Stagecoach GID will keep "God Bless America" on billings

STAGECOACH -- Stagecoach water district members will continue to see "God Bless America" on their billing statements.

Despite complaints by Stagecoach property owner John Messina that the placing of the phrase on the bills violates the country's legal premise of separation of church and state, the Stagecoach General Improvement District on Thursday agreed to continue printing the phrase on future statements.

Following the meeting, District General Manager Lynn Arndell said the board and audience unanimously agreed it was time to stand up and quit being pushed around by one individual.

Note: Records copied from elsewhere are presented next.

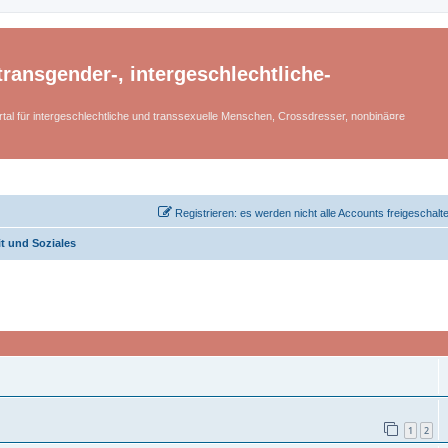
ransgender-, intergeschlechtliche-
tal für intergeschlechtliche und transsexuelle Menschen, Crossdresser, nonbinä¤re
Registrieren: es werden nicht alle Accounts freigeschalt
it und Soziales
1
2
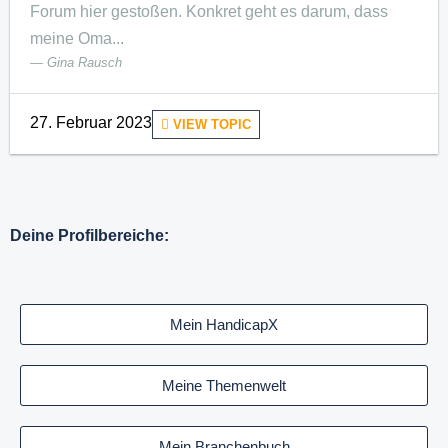
Forum hier gestoßen. Konkret geht es darum, dass
meine Oma...
Gina Rausch
27. Februar 2023
VIEW TOPIC
Deine Profilbereiche:
Mein HandicapX
Meine Themenwelt
Mein Branchenbuch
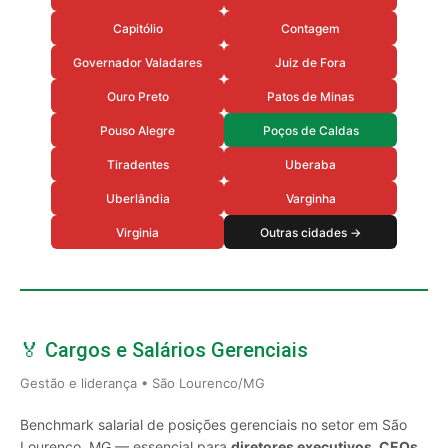
Capitólio
Contagem
Governador Valadares
Juiz de Fora
Ouro Preto
Patos de Minas
Pouso Alegre
Poços de Caldas
Tiradentes
Uberaba
Uberlândia
Varginha
Virginia
Outras cidades →
🏅 Cargos e Salários Gerenciais
Gestão e liderança • São Lourenco/MG
Benchmark salarial de posições gerenciais no setor em São
Lourenco, MG — essencial para
diretores executivos, CEOs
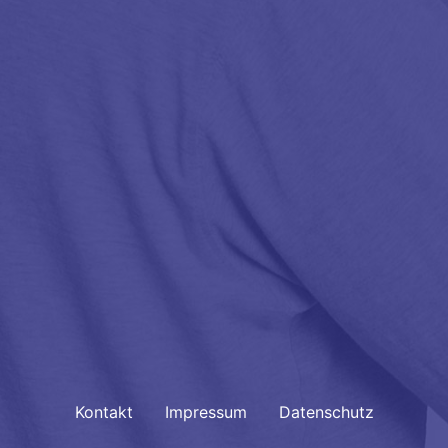
FOOTER
Kontakt
Impressum
Datenschutz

"I never dreamed such a simple statement as "God Bless America," issued over and over again, all over the country by people from all walks of life, and then as an echo printed on the Stagecoach General Improvement District water bills, would create such a reaction," she said. "If our President, who holds the highest public office in our free nation can ask God to bless America, than so to can the Stagecoach GID."

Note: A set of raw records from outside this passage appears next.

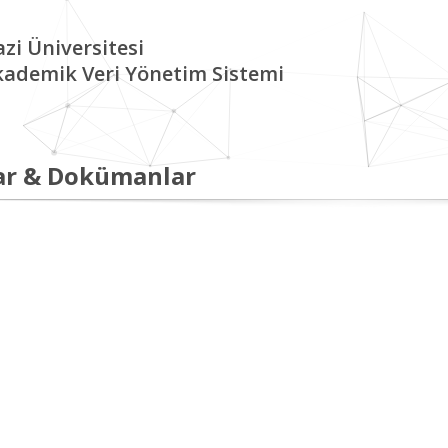
zi Üniversitesi
kademik Veri Yönetim Sistemi
ar & Dokümanlar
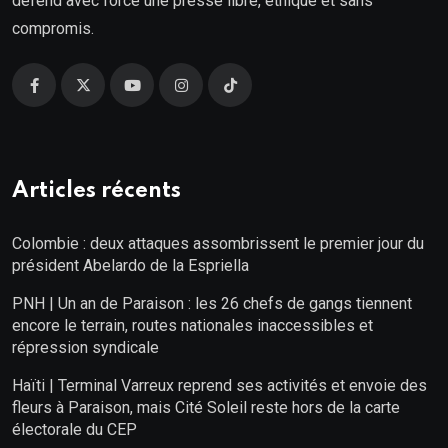
défend avec force une presse libre, éthique et sans
compromis.
Articles récents
Colombie : deux attaques assombrissent le premier jour du
président Abelardo de la Espriella
PNH | Un an de Paraison : les 26 chefs de gangs tiennent
encore le terrain, routes nationales inaccessibles et
répression syndicale
Haïti | Terminal Varreux reprend ses activités et envoie des
fleurs à Paraison, mais Cité Soleil reste hors de la carte
électorale du CEP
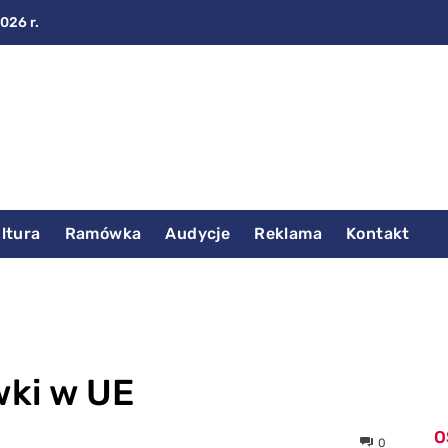
2026 r.
ltura
Ramówka
Audycje
Reklama
Kontakt
ki w UE
O
0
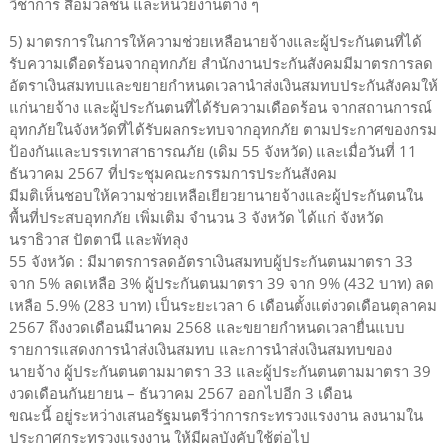
วิชาการ สื่อมวลชน และหน่วยงานต่าง ๆ
5) มาตรการในการให้ความช่วยเหลือนายจ้างและผู้ประกันตนที่ได้
รับความเดือดร้อนจากอุทกภัย สำนักงานประกันสังคมมีมาตรการลด
อัตราเงินสมทบและขยายกำหนดเวลานำส่งเงินสมทบประกันสังคมให้
แก่นายจ้าง และผู้ประกันตนที่ได้รับความเดือดร้อน จากสถานการณ์
อุทกภัยในจังหวัดที่ได้รับผลกระทบจากอุทกภัย ตามประกาศของกรม
ป้องกันและบรรเทาสาธารณภัย (เดิม 55 จังหวัด) และเมื่อวันที่ 11
ธันวาคม 2567 ที่ประชุมคณะกรรมการประกันสังคม
มีมติเห็นชอบให้ความช่วยเหลือเยียวยานายจ้างและผู้ประกันตนใน
พื้นที่ประสบอุทกภัย เพิ่มเติม จำนวน 3 จังหวัด ได้แก่ จังหวัด
นราธิวาส ปัตตานี และพัทลุง
55 จังหวัด : มีมาตรการลดอัตราเงินสมทบผู้ประกันตนมาตรา 33
จาก 5% ลดเหลือ 3% ผู้ประกันตนมาตรา 39 จาก 9% (432 บาท) ลด
เหลือ 5.9% (283 บาท) เป็นระยะเวลา 6 เดือนตั้งแต่งวดเดือนตุลาคม
2567 ถึงงวดเดือนมีนาคม 2568 และขยายกำหนดเวลายื่นแบบ
รายการแสดงการนำส่งเงินสมทบ และการนำส่งเงินสมทบของ
นายจ้าง ผู้ประกันตนตามมาตรา 33 และผู้ประกันตนตามมาตรา 39
งวดเดือนกันยายน – ธันวาคม 2567 ออกไปอีก 3 เดือน
ขณะนี้ อยู่ระหว่างเสนอรัฐมนตรีว่าการกระทรวงแรงงาน ลงนามใน
ประกาศกระทรวงแรงงาน ให้มีผลบังคับใช้ต่อไป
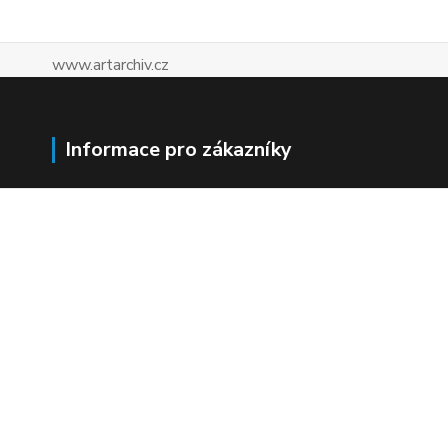
www.artarchiv.cz
Informace pro zákazníky
Kontakty
Web
Facebook
Instagram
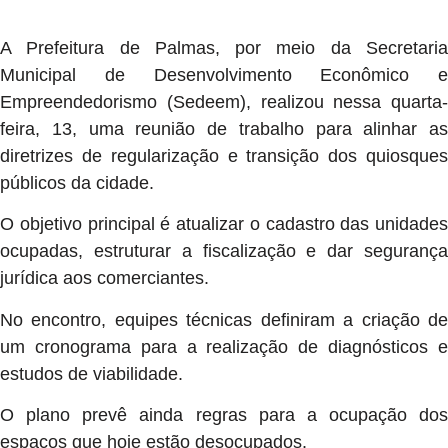
A Prefeitura de Palmas, por meio da Secretaria
Municipal de Desenvolvimento Econômico e
Empreendedorismo (Sedeem), realizou nessa quarta-
feira, 13, uma reunião de trabalho para alinhar as
diretrizes de regularização e transição dos quiosques
públicos da cidade.
O objetivo principal é atualizar o cadastro das unidades
ocupadas, estruturar a fiscalização e dar segurança
jurídica aos comerciantes.
No encontro, equipes técnicas definiram a criação de
um cronograma para a realização de diagnósticos e
estudos de viabilidade.
O plano prevê ainda regras para a ocupação dos
espaços que hoje estão desocupados.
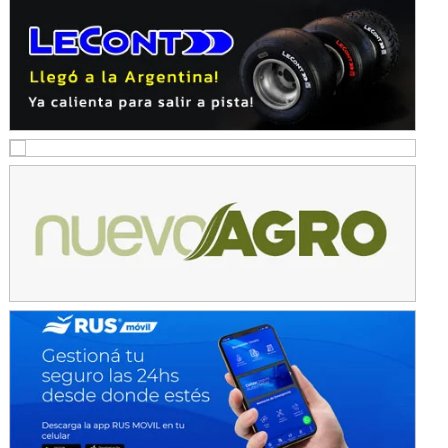
NORESTE SANTAFESINO - F6
Ciudad de Avellaneda (Asfalto)
Avellaneda (Santa Fe)
SUR SANTAFESINO - F4
José Samuel Sánchez (Tierra)
Rufino (Santa Fe)
TUCUMANO - F5
Juan Navarro (Asfalto)
El Timbó (Tucumán)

According to Arndell, Pacific Justice Institute will pay for full legal representation without any cost to the district. However, if the district loses any future legal challenges, damages awarded to the other party would probably be the responsibility of the district.

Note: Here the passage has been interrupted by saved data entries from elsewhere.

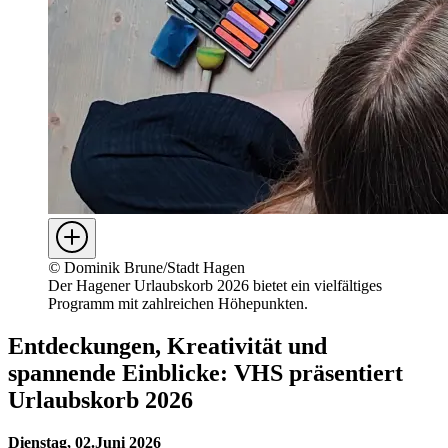
©
Dominik Brune/Stadt Hagen
Der Hagener Urlaubskorb 2026 bietet ein vielfältiges
Programm mit zahlreichen Höhepunkten.
Entdeckungen, Kreativität und
spannende Einblicke: VHS präsentiert
Urlaubskorb 2026
Dienstag, 02.Juni 2026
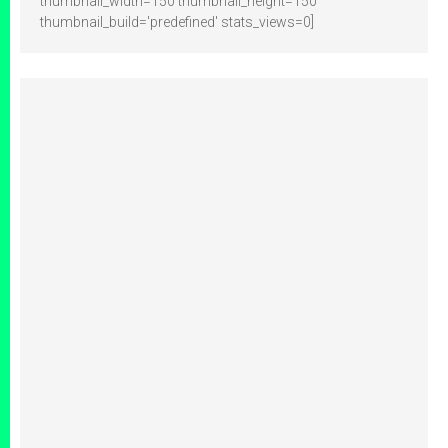
thumbnail_width=150 thumbnail_height=150
thumbnail_build='predefined' stats_views=0]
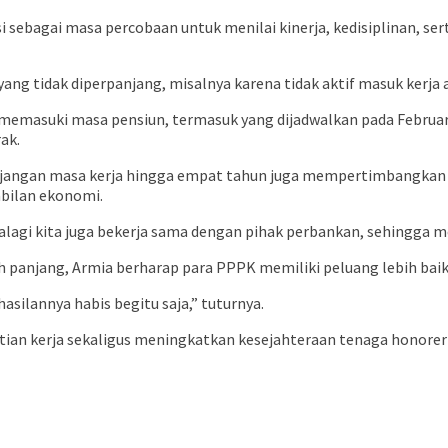
si sebagai masa percobaan untuk menilai kinerja, kedisiplinan, 
yang tidak diperpanjang, misalnya karena tidak aktif masuk kerja
emasuki masa pensiun, termasuk yang dijadwalkan pada Februari
ak.
njangan masa kerja hingga empat tahun juga mempertimbangkan 
abilan ekonomi.
Apalagi kita juga bekerja sama dengan pihak perbankan, sehingga 
ih panjang, Armia berharap para PPPK memiliki peluang lebih bai
silannya habis begitu saja,” tuturnya.
ian kerja sekaligus meningkatkan kesejahteraan tenaga honorer 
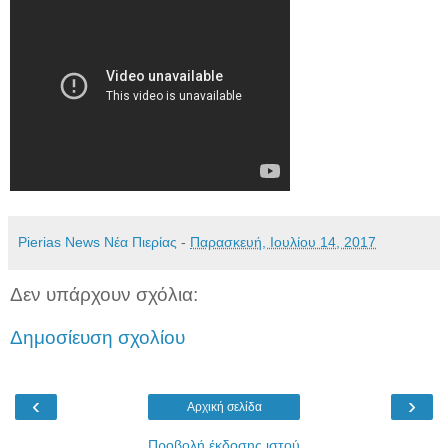
Pierias News Νέα Πιερίας
-
Παρασκευή, Ιουλίου 14, 2017
Δεν υπάρχουν σχόλια:
Δημοσίευση σχολίου
‹
›
Αρχική σελίδα
Προβολή έκδοσης ιστού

Those in attendance indicated they would be willing to find the means to raise any additional funding that might be needed.

District board member Charles Lawson spoke emotionally in support of the board's action.

"We have good young men and women getting killed overseas and we have this one individual (John Messina) going out of his way to inflict his beliefs on our community. We had 100 percent support of those in attendance," he said. "The basic tone of the meeting was we have got to stop being at the mercy of one individual. This is a democratic republic and the majority rules. We will go to the Supreme Court if necessary."

Upon receiving a letter from Messina, a resident of San Jose, Calif., stating bills from government agencies should not convey religious messages, the district removed the phrase from its billings. However, after being inundated by phone calls, letters and e-mails encouraging the district to put it back on the bills, the board decided to reconsider its action.